I always tell families that no matter where they travel to, they’ll always find something for the kids to eat.

But in some extreme cases this may be more difficult to achieve. Definitely the most challenging destination that we have traveled to food-wise was the Republic of Georgia.

This former Soviet Republic was in days gone by a famous vacation spot renowned for its incredible food and famous wines. Things have changed though. While it is certainly one of the most fascinating destinations we have ever been to, we found eating a huge challenge!

Georgians regard their food very highly – it is a mix of West and East using  plenty of pomegranates, walnuts and other exotic ingredients. The Khachapuri cheese bread is famous as are the Khinkali dumplings.

But for us the challenges were many:

1) Language – we like to know what it is we are eating. Outside of the capital Tbilisi, it was almost impossible to find a menu in English (or any other language for that matter) and most Georgians don’t speak anything other than Georgian or perhaps Russian. The Georgian language has its own alphabet so even recognising familiar words is impossible.

2) Salt and salt and salt. Most things, especially salads, were doused in salt. It was mighty difficult to eat.

3) cholesterol – what’s that?

On our first day in Batumi, we ordered the specialty Adjara kachapuri cheese bread – it came with at least a pound of butter and a few eggs floating on top – if we had ordered one to share between the family I think it would have been ok, but we ordered five!! Live and learn.

Selling fruit out of the trunk of the car

Selling fruit out of the trunk of the car

So how did we cope? We went back to basics. We found grocery stores and made our own meals whenever we could. We bought fruit and took it back to the hotel. We stayed in homestays and guesthouses where someone spoke English and we could explain exactly what we wanted. In Tbilisi we found a Thai restaurant we loved and a local Georgian chain of restaurants that even the kids found they liked, and we even ate at McDonalds, something extremely rare in our family. Ask the kids today what their favorite meals in Georgia were, and invariably they’ll say McDonalds.

As for drinks, this was no problem. Georgia produces all kinds of incredible lemonades – and the kids loved these. Fruit juices and sodas were common, though we didn’t like the very famous mineral water, which was naturally salty.
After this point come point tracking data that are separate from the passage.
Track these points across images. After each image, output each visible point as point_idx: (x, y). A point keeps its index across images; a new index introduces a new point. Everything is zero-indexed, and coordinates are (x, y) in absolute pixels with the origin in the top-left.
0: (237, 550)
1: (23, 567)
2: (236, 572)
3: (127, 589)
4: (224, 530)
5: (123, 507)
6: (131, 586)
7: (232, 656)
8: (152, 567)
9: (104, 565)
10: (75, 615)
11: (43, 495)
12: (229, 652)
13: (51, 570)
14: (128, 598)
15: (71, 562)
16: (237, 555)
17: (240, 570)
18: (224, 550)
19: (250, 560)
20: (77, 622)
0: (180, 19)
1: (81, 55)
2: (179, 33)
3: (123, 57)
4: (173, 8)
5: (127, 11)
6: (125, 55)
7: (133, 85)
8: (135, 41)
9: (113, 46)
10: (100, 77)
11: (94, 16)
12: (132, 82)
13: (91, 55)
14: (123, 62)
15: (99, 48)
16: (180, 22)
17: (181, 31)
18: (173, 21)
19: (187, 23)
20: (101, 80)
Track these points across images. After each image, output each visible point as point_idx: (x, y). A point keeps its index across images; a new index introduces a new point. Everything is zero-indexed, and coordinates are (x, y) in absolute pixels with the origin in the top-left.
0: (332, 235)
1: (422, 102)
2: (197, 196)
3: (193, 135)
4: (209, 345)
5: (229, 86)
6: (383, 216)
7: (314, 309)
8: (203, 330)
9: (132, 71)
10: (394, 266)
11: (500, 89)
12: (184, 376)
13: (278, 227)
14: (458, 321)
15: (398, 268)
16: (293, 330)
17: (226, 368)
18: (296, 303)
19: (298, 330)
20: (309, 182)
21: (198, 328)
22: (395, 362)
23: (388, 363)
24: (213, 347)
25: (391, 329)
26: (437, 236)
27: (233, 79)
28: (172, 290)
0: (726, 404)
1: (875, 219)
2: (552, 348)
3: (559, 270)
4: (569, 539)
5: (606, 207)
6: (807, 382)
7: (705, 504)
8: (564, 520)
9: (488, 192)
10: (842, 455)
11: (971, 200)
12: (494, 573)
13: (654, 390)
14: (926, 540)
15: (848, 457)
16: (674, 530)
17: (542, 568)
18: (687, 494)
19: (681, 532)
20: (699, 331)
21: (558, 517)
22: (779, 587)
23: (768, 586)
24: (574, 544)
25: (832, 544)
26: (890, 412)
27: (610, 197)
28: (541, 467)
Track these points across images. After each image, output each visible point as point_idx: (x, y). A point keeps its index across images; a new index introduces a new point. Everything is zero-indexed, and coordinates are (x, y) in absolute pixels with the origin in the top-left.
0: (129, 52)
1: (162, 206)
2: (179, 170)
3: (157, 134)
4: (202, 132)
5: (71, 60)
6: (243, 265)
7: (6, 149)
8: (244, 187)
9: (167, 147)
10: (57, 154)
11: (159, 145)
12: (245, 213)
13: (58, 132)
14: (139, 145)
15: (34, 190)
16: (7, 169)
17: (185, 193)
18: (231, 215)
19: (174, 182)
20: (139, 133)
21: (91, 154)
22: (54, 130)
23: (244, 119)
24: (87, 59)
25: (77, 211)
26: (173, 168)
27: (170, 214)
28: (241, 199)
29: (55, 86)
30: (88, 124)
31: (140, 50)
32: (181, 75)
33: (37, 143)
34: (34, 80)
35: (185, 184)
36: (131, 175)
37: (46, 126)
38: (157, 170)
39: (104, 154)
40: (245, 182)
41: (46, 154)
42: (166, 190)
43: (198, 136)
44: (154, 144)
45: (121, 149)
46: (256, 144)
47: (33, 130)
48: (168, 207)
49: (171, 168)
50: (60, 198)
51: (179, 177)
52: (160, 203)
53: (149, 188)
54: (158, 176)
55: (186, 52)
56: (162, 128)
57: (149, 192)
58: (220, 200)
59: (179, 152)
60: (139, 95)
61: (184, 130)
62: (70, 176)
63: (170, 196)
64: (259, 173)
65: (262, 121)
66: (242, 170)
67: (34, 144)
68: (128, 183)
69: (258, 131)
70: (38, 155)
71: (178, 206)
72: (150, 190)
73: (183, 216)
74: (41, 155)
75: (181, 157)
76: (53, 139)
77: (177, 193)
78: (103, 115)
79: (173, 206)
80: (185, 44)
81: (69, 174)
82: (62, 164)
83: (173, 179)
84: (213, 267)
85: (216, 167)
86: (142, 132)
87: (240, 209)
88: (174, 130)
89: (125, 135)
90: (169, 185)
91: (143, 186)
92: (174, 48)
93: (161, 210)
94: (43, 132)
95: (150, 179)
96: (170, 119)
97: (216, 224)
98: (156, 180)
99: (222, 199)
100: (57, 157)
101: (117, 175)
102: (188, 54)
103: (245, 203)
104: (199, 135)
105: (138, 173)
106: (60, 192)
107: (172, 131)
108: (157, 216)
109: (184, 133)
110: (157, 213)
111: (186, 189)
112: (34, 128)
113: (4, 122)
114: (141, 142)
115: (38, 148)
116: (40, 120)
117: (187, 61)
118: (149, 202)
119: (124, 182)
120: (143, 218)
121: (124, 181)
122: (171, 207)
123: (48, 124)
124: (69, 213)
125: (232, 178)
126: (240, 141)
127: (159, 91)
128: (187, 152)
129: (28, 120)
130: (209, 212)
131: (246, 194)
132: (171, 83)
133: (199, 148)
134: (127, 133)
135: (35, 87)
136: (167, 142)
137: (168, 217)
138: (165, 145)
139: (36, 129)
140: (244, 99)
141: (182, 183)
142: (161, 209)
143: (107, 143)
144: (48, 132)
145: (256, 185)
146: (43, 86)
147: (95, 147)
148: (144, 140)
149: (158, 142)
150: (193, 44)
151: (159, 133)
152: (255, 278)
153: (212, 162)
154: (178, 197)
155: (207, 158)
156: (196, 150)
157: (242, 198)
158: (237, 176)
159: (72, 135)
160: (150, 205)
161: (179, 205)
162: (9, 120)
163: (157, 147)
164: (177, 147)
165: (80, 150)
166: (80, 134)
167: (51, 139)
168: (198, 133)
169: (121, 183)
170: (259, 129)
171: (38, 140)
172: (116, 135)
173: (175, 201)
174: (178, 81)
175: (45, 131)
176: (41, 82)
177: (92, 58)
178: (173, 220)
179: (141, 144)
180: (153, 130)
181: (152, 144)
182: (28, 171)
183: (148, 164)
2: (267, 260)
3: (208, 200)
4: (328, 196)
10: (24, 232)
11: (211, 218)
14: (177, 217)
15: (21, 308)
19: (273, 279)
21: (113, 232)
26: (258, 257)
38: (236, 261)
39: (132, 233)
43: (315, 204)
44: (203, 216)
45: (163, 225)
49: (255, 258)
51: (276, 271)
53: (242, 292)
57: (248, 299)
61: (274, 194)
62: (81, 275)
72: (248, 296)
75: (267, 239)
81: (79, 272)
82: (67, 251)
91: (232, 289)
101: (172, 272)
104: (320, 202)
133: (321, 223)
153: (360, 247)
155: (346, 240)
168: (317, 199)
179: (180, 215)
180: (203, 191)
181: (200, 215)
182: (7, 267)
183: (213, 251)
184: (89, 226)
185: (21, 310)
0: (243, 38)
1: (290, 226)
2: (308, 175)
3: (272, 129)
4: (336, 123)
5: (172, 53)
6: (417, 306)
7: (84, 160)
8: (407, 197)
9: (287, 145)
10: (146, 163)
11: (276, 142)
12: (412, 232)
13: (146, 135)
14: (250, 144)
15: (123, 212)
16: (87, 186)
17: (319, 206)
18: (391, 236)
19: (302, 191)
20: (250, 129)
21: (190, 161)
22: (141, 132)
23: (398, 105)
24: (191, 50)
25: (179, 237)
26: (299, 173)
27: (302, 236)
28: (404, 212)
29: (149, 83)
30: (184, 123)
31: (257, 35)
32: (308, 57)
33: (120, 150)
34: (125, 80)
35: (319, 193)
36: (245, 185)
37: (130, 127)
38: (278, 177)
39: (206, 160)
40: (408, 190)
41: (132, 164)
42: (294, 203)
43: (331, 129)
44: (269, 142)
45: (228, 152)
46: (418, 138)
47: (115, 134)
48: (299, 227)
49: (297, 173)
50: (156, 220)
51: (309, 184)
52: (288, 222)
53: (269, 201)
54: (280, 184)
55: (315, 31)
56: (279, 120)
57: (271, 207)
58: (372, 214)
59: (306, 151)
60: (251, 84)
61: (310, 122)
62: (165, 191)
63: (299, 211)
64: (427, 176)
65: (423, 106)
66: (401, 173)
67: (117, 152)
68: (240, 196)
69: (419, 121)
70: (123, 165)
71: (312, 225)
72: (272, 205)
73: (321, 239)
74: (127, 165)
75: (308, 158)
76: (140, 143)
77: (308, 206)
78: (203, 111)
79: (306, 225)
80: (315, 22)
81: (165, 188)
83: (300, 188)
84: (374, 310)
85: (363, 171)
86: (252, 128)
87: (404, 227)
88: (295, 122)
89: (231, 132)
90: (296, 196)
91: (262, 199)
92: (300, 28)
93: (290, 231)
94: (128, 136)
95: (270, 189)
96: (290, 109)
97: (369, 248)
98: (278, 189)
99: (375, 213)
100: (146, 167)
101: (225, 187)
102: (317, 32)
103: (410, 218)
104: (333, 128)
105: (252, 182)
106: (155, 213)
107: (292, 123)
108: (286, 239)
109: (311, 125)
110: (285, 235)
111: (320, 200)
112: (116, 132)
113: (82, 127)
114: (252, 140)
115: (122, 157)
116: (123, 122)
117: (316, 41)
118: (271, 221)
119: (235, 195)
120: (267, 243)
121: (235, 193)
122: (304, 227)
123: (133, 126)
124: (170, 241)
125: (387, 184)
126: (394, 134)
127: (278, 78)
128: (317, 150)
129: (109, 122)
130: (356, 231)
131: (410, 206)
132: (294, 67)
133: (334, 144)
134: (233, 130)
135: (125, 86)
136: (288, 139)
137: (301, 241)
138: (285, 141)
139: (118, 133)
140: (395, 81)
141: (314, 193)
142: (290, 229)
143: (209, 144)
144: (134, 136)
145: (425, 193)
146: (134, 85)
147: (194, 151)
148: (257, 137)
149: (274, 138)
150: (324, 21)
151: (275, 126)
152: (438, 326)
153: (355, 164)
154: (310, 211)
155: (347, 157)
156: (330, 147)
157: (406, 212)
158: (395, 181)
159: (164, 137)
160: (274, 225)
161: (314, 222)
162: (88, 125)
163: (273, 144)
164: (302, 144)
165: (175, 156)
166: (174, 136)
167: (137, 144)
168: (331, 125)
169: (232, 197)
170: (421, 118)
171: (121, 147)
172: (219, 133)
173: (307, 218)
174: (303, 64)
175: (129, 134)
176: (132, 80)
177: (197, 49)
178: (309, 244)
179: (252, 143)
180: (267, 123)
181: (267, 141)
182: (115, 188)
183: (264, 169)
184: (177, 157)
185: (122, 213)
And what about the local food? I enjoyed some of it a lot – the cheese bread was excellent most of the time, the yoghurt that we ate in the guest houses was incredibly fresh and seemingly came straight from the cows – it had clearly never seen a pasteurization facility, and the dumplings were outstanding. It’s just that by and large, the kids didn’t like any of it very much. As for the wine, the Georgians still make incredible wine – and I’d never heard of any of the varietals!

So, my advice if you find yourself in a similar situation is this:  use local supermarkets and create your own meals, and if that doesn’t work, at least find someone who speaks English to help you!